[TASK A]
Answer these from the PostgreSQL thread on declaring array-type columns, one line each:
(i) What Postgres version is the poster testing on?
(ii) In what form are array types named internally?
(iii) Which pg_attribute column has different values for int4[] and _int4?

[SELECTED EXTRACT]
<<<<

Thread: Is _ a supported way to create a column of array type?

Is _ a supported way to create a column of array type?

From
Piotr Findeisen
Date:
Hi,

As documented to https://www.postgresql.org/docs/11/arrays.html#ARRAYS-DECLARATION one can create column of an array type using `<typename>[]` form.

Internally, array types get a name in the form of `_<typename>`. 

So -- the question: 
Can a user use `_<typename>` to define a column of array type?
Is it supported?

The reason I am asking is that e.g. int4[] and _int4 behave differently.
Although they look the same, the have different pg_attribute.attndims.

I am testing on Postgres 11.2.

================================================
create table t(a int4[], b _int4);

\d t
                  Table "public.t"
 Column |   Type    | Collation | Nullable | Default
--------+-----------+-----------+----------+---------
 a      | integer[] |           |          |
 b      | integer[] |           |          |


SELECT attname,  attndims FROM pg_attribute att JOIN pg_class tbl ON tbl.oid = att.attrelid WHERE tbl.relname = 't';
 attname  | attndims
----------+----------
...

>>>>

[RECORDS SHOWN]
<<<<

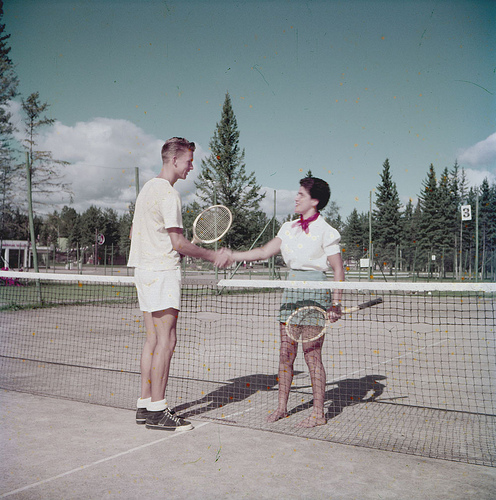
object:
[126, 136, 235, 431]
man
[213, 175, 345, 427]
lady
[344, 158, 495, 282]
pine tree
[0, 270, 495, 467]
tennis net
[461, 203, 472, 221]
sign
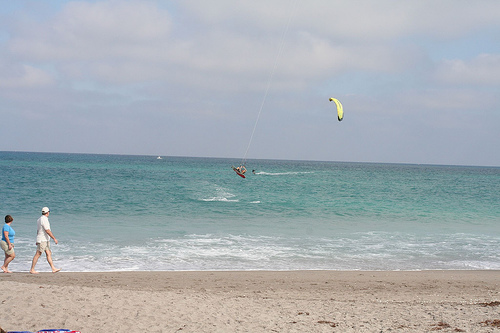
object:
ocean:
[0, 137, 500, 271]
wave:
[189, 181, 261, 206]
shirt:
[35, 214, 60, 246]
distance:
[2, 5, 498, 259]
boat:
[155, 156, 162, 161]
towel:
[3, 324, 73, 332]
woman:
[0, 214, 17, 277]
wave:
[70, 223, 494, 258]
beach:
[1, 270, 499, 333]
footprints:
[314, 317, 338, 326]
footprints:
[481, 298, 498, 308]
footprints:
[483, 317, 498, 326]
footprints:
[433, 320, 453, 329]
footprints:
[450, 327, 465, 331]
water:
[0, 152, 500, 272]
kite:
[324, 93, 348, 124]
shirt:
[3, 221, 15, 244]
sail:
[320, 92, 348, 129]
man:
[246, 160, 265, 178]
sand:
[0, 265, 500, 333]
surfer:
[225, 156, 255, 185]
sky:
[0, 0, 492, 118]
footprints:
[208, 313, 228, 326]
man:
[24, 204, 66, 279]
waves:
[368, 240, 394, 255]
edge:
[0, 265, 498, 276]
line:
[136, 259, 478, 309]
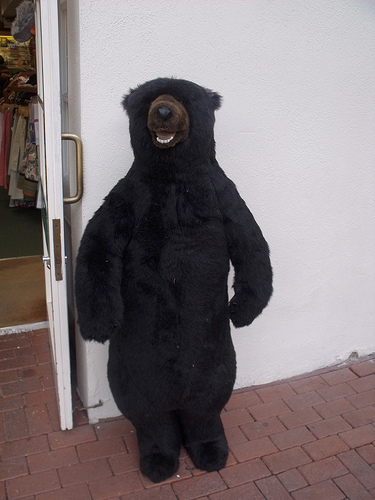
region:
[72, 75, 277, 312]
Stuffed bear's head and shoulders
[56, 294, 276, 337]
Stuffed bear's paws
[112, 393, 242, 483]
Stuffed bear's legs and feet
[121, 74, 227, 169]
Bear's smiling face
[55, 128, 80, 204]
Handle to door leading to store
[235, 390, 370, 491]
Brick sidewalk that stuffed bear stands on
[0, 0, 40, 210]
Items for sale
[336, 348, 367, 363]
Crack in the plaster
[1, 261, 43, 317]
Wooden floor in store's entrance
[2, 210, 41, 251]
Green carpeting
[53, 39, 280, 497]
the giant stuffed teddybear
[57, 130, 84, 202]
the handle of the door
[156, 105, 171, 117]
the nose of the bear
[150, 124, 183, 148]
the mouth of the bear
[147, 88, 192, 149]
the snout of the bear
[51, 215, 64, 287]
the metal plate on the door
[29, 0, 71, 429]
the open white door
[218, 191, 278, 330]
the bent arm of the bear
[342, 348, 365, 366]
the hole in the wall behind the bear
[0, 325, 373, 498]
the brick floor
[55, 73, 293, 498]
a stuffed bear sitting outside a door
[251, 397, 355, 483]
a red brick ground covering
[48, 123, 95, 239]
a brass handle on a door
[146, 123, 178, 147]
the mouth with teeth on the stuffed bear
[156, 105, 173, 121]
a black nose on the stuffed bear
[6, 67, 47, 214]
a rack of clothes hanging inside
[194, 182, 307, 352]
the arm of the stuffed bear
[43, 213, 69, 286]
a brass catch plate on the door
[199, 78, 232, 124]
the ear of the stuffed bear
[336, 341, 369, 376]
a cracked hole in the wall by the ground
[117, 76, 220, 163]
a smiling bear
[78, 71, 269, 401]
a black bear against the wall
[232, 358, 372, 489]
sidewalk made of brick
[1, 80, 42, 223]
clothes on a rack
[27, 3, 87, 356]
an open white door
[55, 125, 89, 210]
a silver door handle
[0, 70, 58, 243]
clothes in a store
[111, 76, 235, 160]
a black bear with a brown nose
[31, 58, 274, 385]
a bear standing by the door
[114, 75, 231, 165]
a bear with white teeth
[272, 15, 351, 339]
portion of solid white wall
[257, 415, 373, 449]
portion of dark red tile on the ground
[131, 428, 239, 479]
pair of black teddy bear feet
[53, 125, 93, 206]
large silver door opener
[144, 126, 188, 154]
pearly white teddy bear's teeth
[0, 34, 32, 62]
yellow clothes folded on shelf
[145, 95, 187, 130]
black teddy bear's nose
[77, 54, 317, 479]
large black teddy bear standing tall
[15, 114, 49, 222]
multi colored garment with flower pattern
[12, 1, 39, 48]
gray garment hanging on door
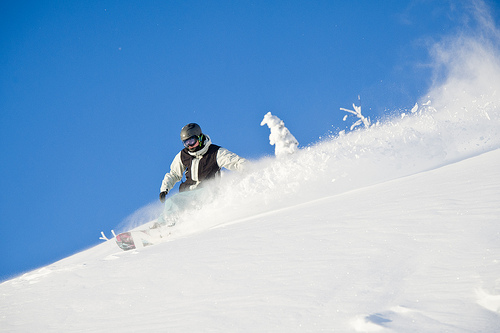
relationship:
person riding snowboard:
[157, 120, 248, 223] [120, 213, 266, 250]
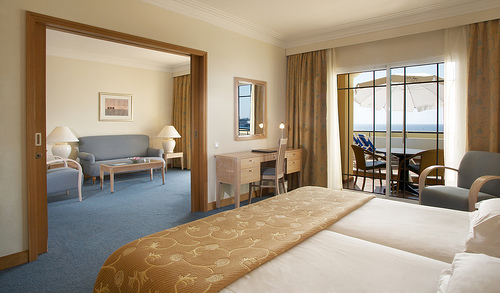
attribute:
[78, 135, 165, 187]
sofa —  light blue,   seat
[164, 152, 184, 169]
table — end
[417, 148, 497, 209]
chair — blue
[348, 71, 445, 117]
umbrella — white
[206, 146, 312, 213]
desk —  small,   five drawered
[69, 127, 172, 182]
couch — blue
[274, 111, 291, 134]
lightbulb —  lit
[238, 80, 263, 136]
mirror —  wooden trimmed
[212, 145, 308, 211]
desk — wooden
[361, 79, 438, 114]
patio umbrella —  white,  at patio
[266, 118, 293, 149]
lamp — small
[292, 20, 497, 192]
curtains —  Large,  luxurious,  tan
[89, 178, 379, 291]
blanket — yellow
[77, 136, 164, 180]
sofa — blue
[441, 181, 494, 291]
pillows — white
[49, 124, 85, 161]
lamp — large, white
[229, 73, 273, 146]
frame — wooden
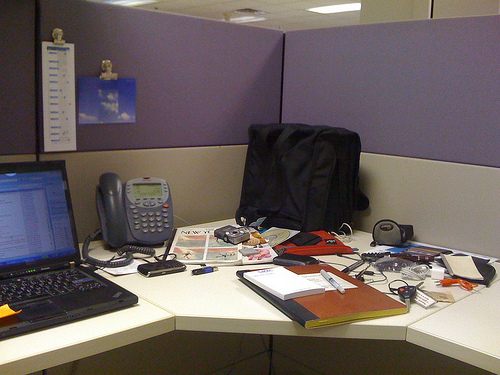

>>>>

[TASK B]
Quote the listing from its first line up to and including the line with "[0, 214, 17, 277]". Leave the pictures out of your answer.

[WRITTEN REPLY A]
(i) Postgres 11.2
(ii) `_<typename>`
(iii) attndims

[WRITTEN REPLY B]
object:
[126, 136, 235, 431]
man
[213, 175, 345, 427]
lady
[344, 158, 495, 282]
pine tree
[0, 270, 495, 467]
tennis net
[461, 203, 472, 221]
sign
object:
ocean:
[0, 137, 500, 271]
wave:
[189, 181, 261, 206]
shirt:
[35, 214, 60, 246]
distance:
[2, 5, 498, 259]
boat:
[155, 156, 162, 161]
towel:
[3, 324, 73, 332]
woman:
[0, 214, 17, 277]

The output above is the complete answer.